Can anyone tell me *anything *about the P'borough rally on 27th/29th Jan? PLEASE

Any entertainment or anything planned, what's the site like, whereis it etc.

Thanks

Mrs Snail


----------



## DABurleigh (May 9, 2005)

4 pages of posts here:
http://www.motorhomefacts.com/ftopic-9897-0-days0-orderasc-.html

Dave


----------



## olley (May 1, 2005)

hi thesnail just to warn you NO children are allowed

-
-
-
-
-
-
-
Over 95 :lol: 
No dogs_____________unless they come with their owners and most important of all definitely no french onion sellers. :wink:

Olley


----------



## Scotjimland (May 23, 2005)

Hi the snail,
Looking forward to meeting you at Ferry Meadows, click on the link for site details

http://www.caravanclub.co.uk/UK+Sit...ok+a+Site/Site+Detail.htm?cs_id=FERRY+MEADOWS

Its a great site in a lovely location..

PS

Children ... ooops .. dogs must be kept on leads at all times :lol:


----------



## DABurleigh (May 9, 2005)

Hasn't there been some mistake? It says "perfect family holiday site". Well that's it, then, I'm off.


----------



## 88927 (May 10, 2005)

Hi thesnail

I don't think I can add anything more to the above posts, thanks guys. Olley you do make me laugh but just to correct you, the upper age limit for kids is 105 not 95 mate :lol: :lol: :lol: 

All people are welcome to attend this very informal get together and I would just like to re-iterate there are no exclusions whatsoever. We would love to see everyone turn up, even you Olley :wink: 

Please remember that this venue is at a CC site and as such it is not a rally, their rally field is not open until (If I remember correctly) March, and you must book with the site directly, so it is purely just an informal get together with no organised activities. We thought it would be a good excuse to get those vans on the road and have a nice time before the crowds.........

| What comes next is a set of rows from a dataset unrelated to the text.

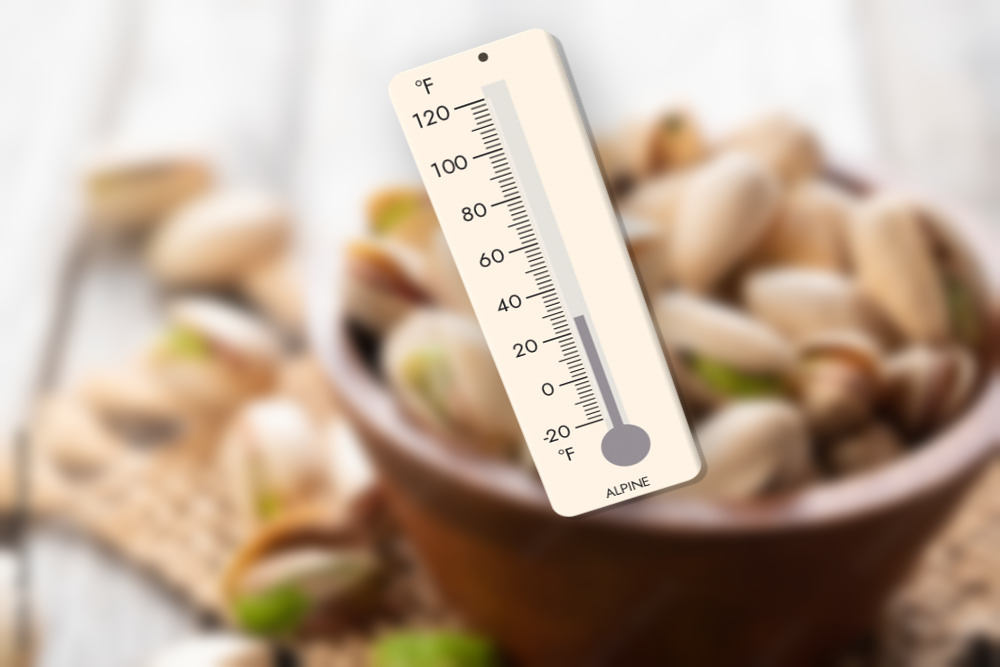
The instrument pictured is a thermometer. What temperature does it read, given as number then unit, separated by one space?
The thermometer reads 26 °F
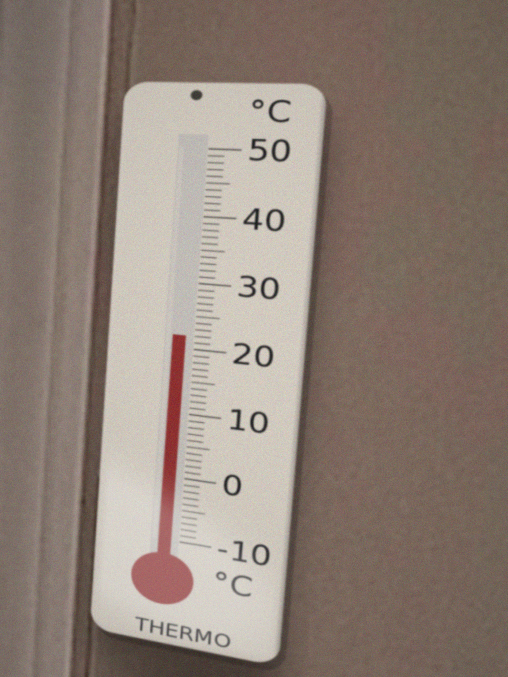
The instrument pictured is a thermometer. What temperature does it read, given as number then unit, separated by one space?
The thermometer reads 22 °C
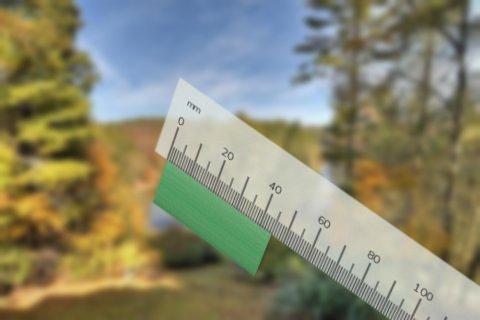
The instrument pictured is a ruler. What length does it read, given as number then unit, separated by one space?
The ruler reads 45 mm
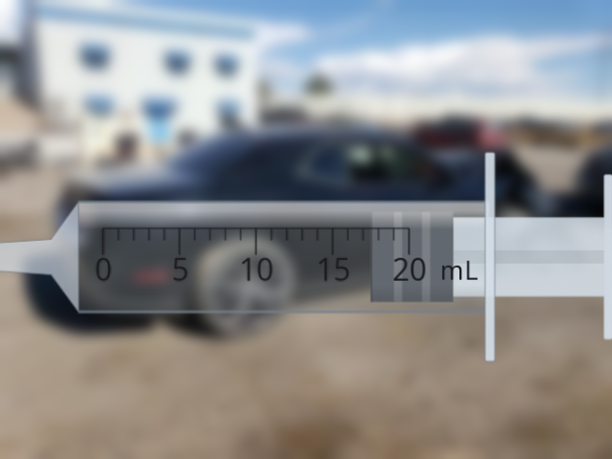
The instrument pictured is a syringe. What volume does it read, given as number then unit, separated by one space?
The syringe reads 17.5 mL
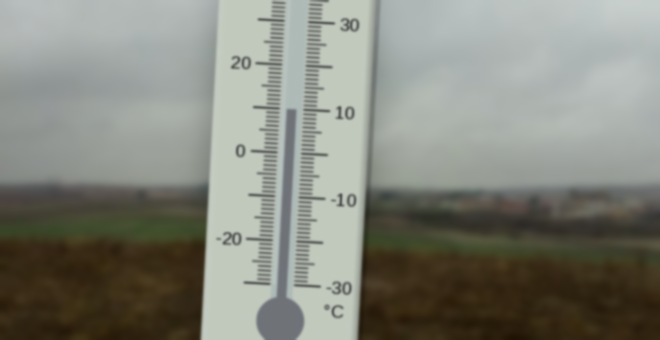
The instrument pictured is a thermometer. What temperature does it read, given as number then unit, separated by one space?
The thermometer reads 10 °C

If anyone needs any further info please feel free to PM me.....


----------



## thesnail (May 1, 2005)

olley said:


> hi thesnail just to warn you NO children are allowed
> 
> -
> -
> ...


Thanks Ollie, 
but don't we have to have our parents/grndparents with us if we log in as 'CHILDREN', by the way ---- the shirts are from Spain, and the onions from Tesco's, so is it okay for us to come?
Mrs Snail


----------



## 96097 (Aug 22, 2005)

Hi Folks

As for entertainment - nothing scheduled, just a laid back get together. Hopefully we can be parked within close proximity to each other.....
We will not be arriving until about 6pm on the Friday, but are easy to spot. 30ft American RV that looks like kands avatar!

I have done a quiz, so please pick one up Fri eve. Return it back by 6pm Sat for checking and the winner will get a bottle of plonk to guzzle sat night. If there is more than one winner you will have to do a three legged race to the entrance of the toilets - first one gets it.

Sharon


----------



## vicdicdoc (May 14, 2005)

Hi Mr & Mrs Snail,
Sylvia & I will pretend to be your children, - or should it be you acting like our kids & us as the 'grown ups' . . . [we'll have to swap birthdates to see who will be children / grown ups for the weekend :lol: by the way - if the onions are fried away from me


----------



## 96097 (Aug 22, 2005)

Bump 8)


----------